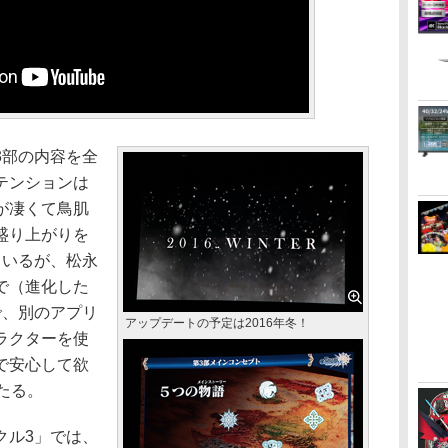
部の内容を全
テンションは
が凄くて鳥肌
盛り上がりを
ているが、松永
で（進化した
で、別のアプリ
アップデートの予定は2016年冬！
ラクターを使
で安心して欲
あたる。
ル3」では、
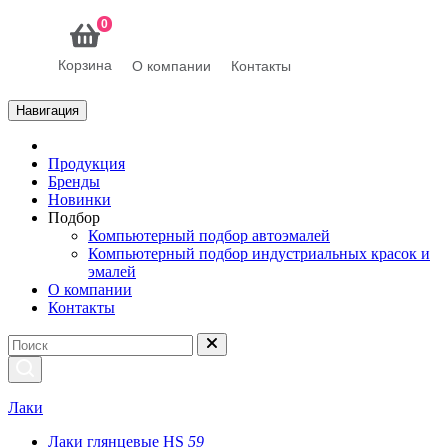
0
Корзина
О компании
Контакты
Навигация
Продукция
Бренды
Новинки
Подбор
Компьютерный подбор автоэмалей
Компьютерный подбор индустриальных красок и
эмалей
О компании
Контакты
Лаки
Лаки глянцевые HS
59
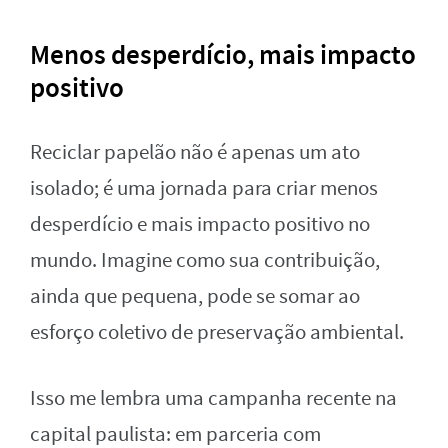
Menos desperdício, mais impacto
positivo
Reciclar papelão não é apenas um ato
isolado; é uma jornada para criar menos
desperdício e mais impacto positivo no
mundo. Imagine como sua contribuição,
ainda que pequena, pode se somar ao
esforço coletivo de preservação ambiental.
Isso me lembra uma campanha recente na
capital paulista: em parceria com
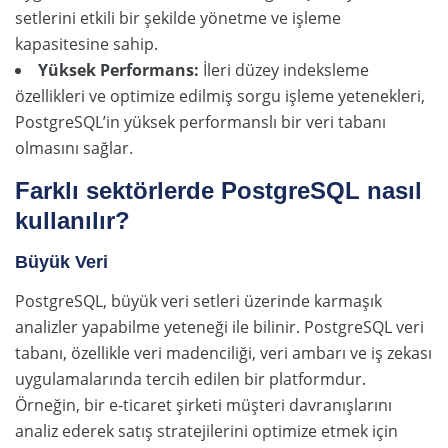
setlerini etkili bir şekilde yönetme ve işleme
kapasitesine sahip.
Yüksek Performans:
İleri düzey indeksleme
özellikleri ve optimize edilmiş sorgu işleme yetenekleri,
PostgreSQL’in yüksek performanslı bir veri tabanı
olmasını sağlar.
Farklı sektörlerde PostgreSQL nasıl
kullanılır?
Büyük Veri
PostgreSQL, büyük veri setleri üzerinde karmaşık
analizler yapabilme yeteneği ile bilinir. PostgreSQL veri
tabanı, özellikle veri madenciliği, veri ambarı ve iş zekası
uygulamalarında tercih edilen bir platformdur.
Örneğin, bir e-ticaret şirketi müşteri davranışlarını
analiz ederek satış stratejilerini optimize etmek için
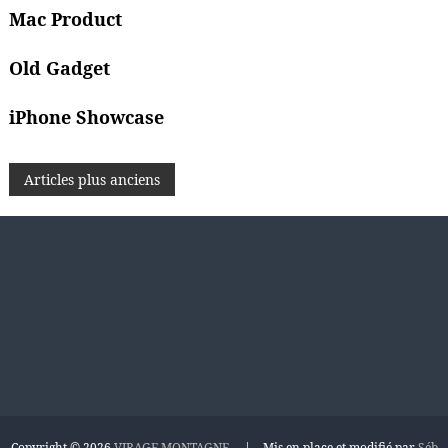
Mac Product
Old Gadget
iPhone Showcase
N
Articles plus anciens
a
v
i
g
a
Copyright © 2026
VIRAGE MONTAGNE
| Mis en place et modifié par
Séb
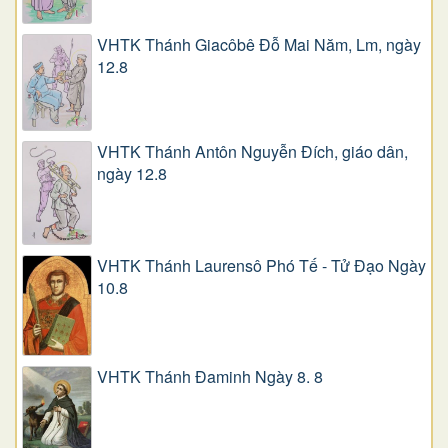
VHTK Thánh Giacôbê Ðỗ Mai Năm, Lm, ngày
12.8
VHTK Thánh Antôn Nguyễn Ðích, giáo dân,
ngày 12.8
VHTK Thánh Laurensô Phó Tế - Tử Đạo Ngày
10.8
VHTK Thánh Đaminh Ngày 8. 8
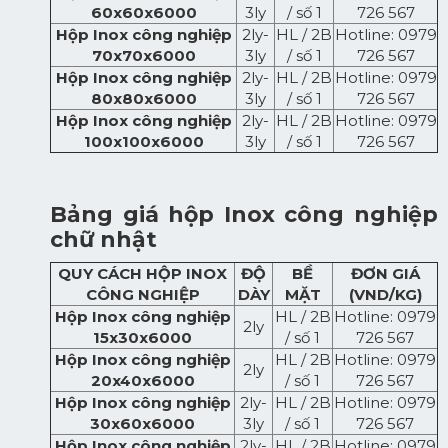
60x60x6000
3ly
/ số 1
726 567
Hộp Inox công nghiệp
2ly-
HL / 2B
Hotline: 0979
70x70x6000
3ly
/ số 1
726 567
Hộp Inox công nghiệp
2ly-
HL / 2B
Hotline: 0979
80x80x6000
3ly
/ số 1
726 567
Hộp Inox công nghiệp
2ly-
HL / 2B
Hotline: 0979
100x100x6000
3ly
/ số 1
726 567
Bảng giá hộp Inox công nghiệp
chữ nhật
QUY CÁCH HỘP INOX
ĐỘ
BỀ
ĐƠN GIÁ
CÔNG NGHIỆP
DÀY
MẶT
(VND/KG)
Hộp Inox công nghiệp
HL / 2B
Hotline: 0979
2ly
15x30x6000
/ số 1
726 567
Hộp Inox công nghiệp
HL / 2B
Hotline: 0979
2ly
20x40x6000
/ số 1
726 567
Hộp Inox công nghiệp
2ly-
HL / 2B
Hotline: 0979
30x60x6000
3ly
/ số 1
726 567
Hộp Inox công nghiệp
2ly-
HL / 2B
Hotline: 0979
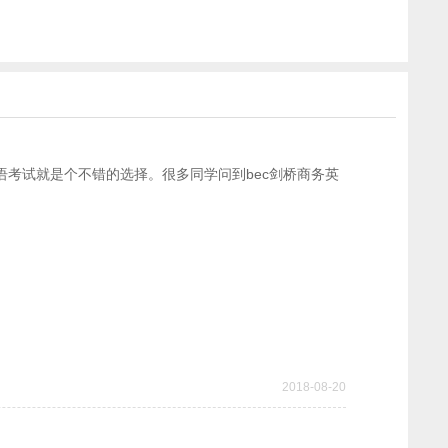
考试就是个不错的选择。很多同学问到bec剑桥商务英
2018-08-20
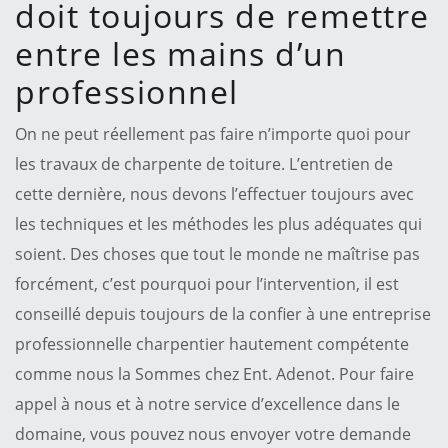
doit toujours de remettre
entre les mains d’un
professionnel
On ne peut réellement pas faire n’importe quoi pour
les travaux de charpente de toiture. L’entretien de
cette dernière, nous devons l’effectuer toujours avec
les techniques et les méthodes les plus adéquates qui
soient. Des choses que tout le monde ne maîtrise pas
forcément, c’est pourquoi pour l’intervention, il est
conseillé depuis toujours de la confier à une entreprise
professionnelle charpentier hautement compétente
comme nous la Sommes chez Ent. Adenot. Pour faire
appel à nous et à notre service d’excellence dans le
domaine, vous pouvez nous envoyer votre demande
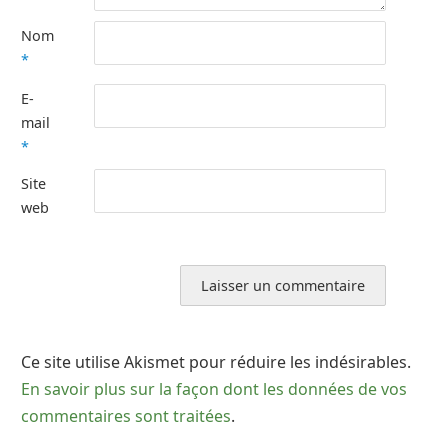
Nom
*
E-
mail
*
Site
web
Ce site utilise Akismet pour réduire les indésirables.
En savoir plus sur la façon dont les données de vos
commentaires sont traitées
.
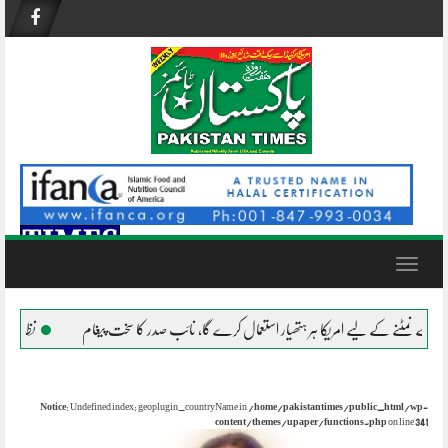
Skip
to
content
Toggle
navigation
یے امریکا ہر ہتھیار استعمال کرے گا، نائب صدر کا سخت پیغام
نظام ناکام ہو چکا
Notice
: Undefined index: geoplugin_countryName in
/home/pakistantimes/public_html/wp-
content/themes/upaper/functions.php
on line
341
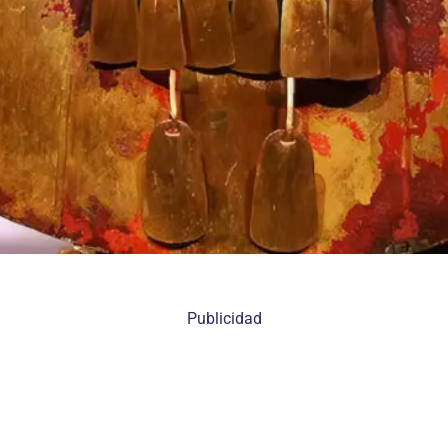
Publicidad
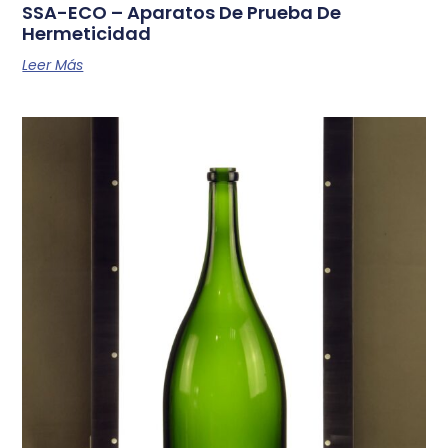
SSA-ECO – Aparatos De Prueba De
Hermeticidad
Leer Más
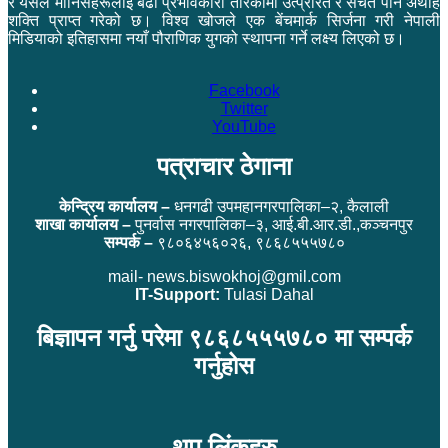
र यसले मानिसहरूलाई बढी प्रभावकारी तरिकामा उत्प्रेरित र सचेत पार्ने अथाह
शक्ति प्राप्त गरेको छ। विश्व खोजले एक बेंचमार्क सिर्जना गरी नेपाली
मिडियाको इतिहासमा नयाँ पौराणिक युगको स्थापना गर्ने लक्ष्य लिएको छ।
Facebook
Twitter
YouTube
पत्राचार ठेगाना
केन्द्रिय कार्यालय –
धनगढी उपमहानगरपालिका–२, कैलाली
शाखा कार्यालय –
पुनर्वास नगरपालिका–३, आई.बी.आर.डी.,कञ्चनपुर
सम्पर्क –
९८०६४५६०२६, ९८६८५५५७८०
mail- news.biswokhoj@gmil.com
IT-Support:
Tulasi Dahal
बिज्ञापन गर्नु परेमा ९८६८५५५७८० मा सम्पर्क
गर्नुहोस
थप लिंकहरु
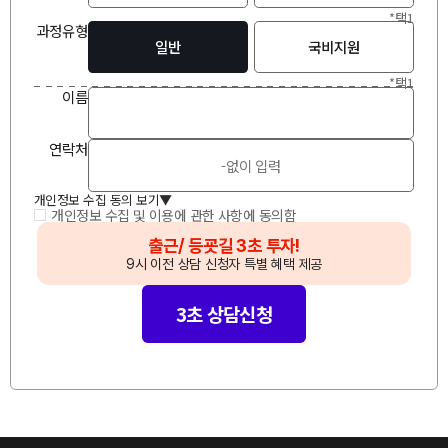
*택1
과정유형
일반
국비지원
*택1
이
름
연락처
개인정보 수집 동의 보기
▲
개인정보 수집 및 이용에 관한 사항에 동의함
🔥
출근/ 등굣길 3초 투자!
🔥
9시 이전 상담 신청자 특별 혜택 제공
3초 상담신청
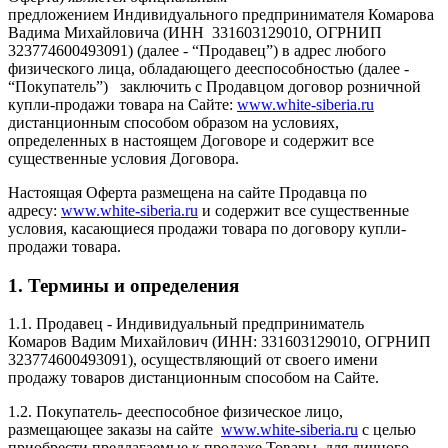
предложением Индивидуального предпринимателя Комарова
Вадима Михайловича (ИНН 331603129010, ОГРНИП
323774600493091) (далее - “Продавец”) в адрес любого
физического лица, обладающего дееспособностью (далее -
“Покупатель”) заключить с Продавцом договор розничной
купли-продажи товара на Сайте:
www.white-siberia.ru
дистанционным способом образом на условиях,
определенных в настоящем Договоре и содержит все
существенные условия Договора.
Настоящая Оферта размещена на сайте Продавца по
адресу:
www.white-siberia.ru
и содержит все существенные
условия, касающиеся продажи товара по договору купли-
продажи товара.
1. Термины и определения
1.1. Продавец - Индивидуальный предприниматель
Комаров Вадим Михайлович (ИНН: 331603129010, ОГРНИП
323774600493091), осуществляющий от своего имени
продажу товаров дистанционным способом на Сайте.
1.2. Покупатель- дееспособное физическое лицо,
размещающее заказы на сайте
www.white-siberia.ru
с целью
приобрести предлагаемые к продаже Товары, для личного,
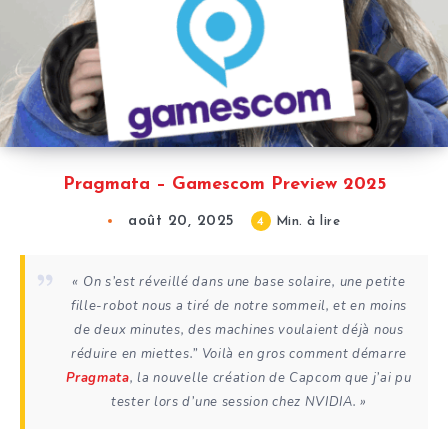
Pragmata – Gamescom Preview 2025
août 20, 2025
4
Min. à lire
« On s’est réveillé dans une base solaire, une petite
fille-robot nous a tiré de notre sommeil, et en moins
de deux minutes, des machines voulaient déjà nous
réduire en miettes.” Voilà en gros comment démarre
Pragmata
, la nouvelle création de Capcom que j’ai pu
tester lors d’une session chez NVIDIA. »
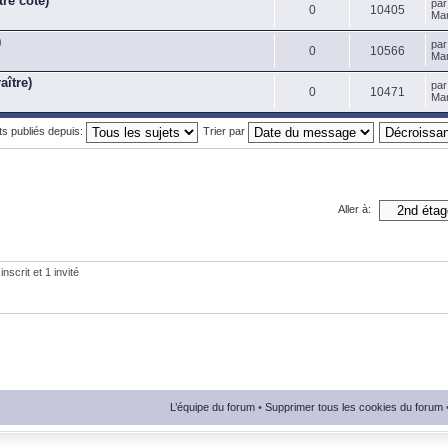
tre côté)
pa
0
10405
Mar
)
pa
0
10566
Mar
aître)
pa
0
10471
Mar
ets publiés depuis:
Trier par
Aller à:
nscrit et 1 invité
L’équipe du forum
•
Supprimer tous les cookies du forum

┄┄┄┄┄┄

### Assignment
Transcribe everything in the records from the line containing "र यसले मानिसहरूलाई" down to the line containing "९८०६४५६०२६, ९८६८५५५७८०", including both of those lines.

### Output below
र यसले मानिसहरूलाई बढी प्रभावकारी तरिकामा उत्प्रेरित र सचेत पार्ने अथाह
शक्ति प्राप्त गरेको छ। विश्व खोजले एक बेंचमार्क सिर्जना गरी नेपाली
मिडियाको इतिहासमा नयाँ पौराणिक युगको स्थापना गर्ने लक्ष्य लिएको छ।
Facebook
Twitter
YouTube
पत्राचार ठेगाना
केन्द्रिय कार्यालय –
धनगढी उपमहानगरपालिका–२, कैलाली
शाखा कार्यालय –
पुनर्वास नगरपालिका–३, आई.बी.आर.डी.,कञ्चनपुर
सम्पर्क –
९८०६४५६०२६, ९८६८५५५७८०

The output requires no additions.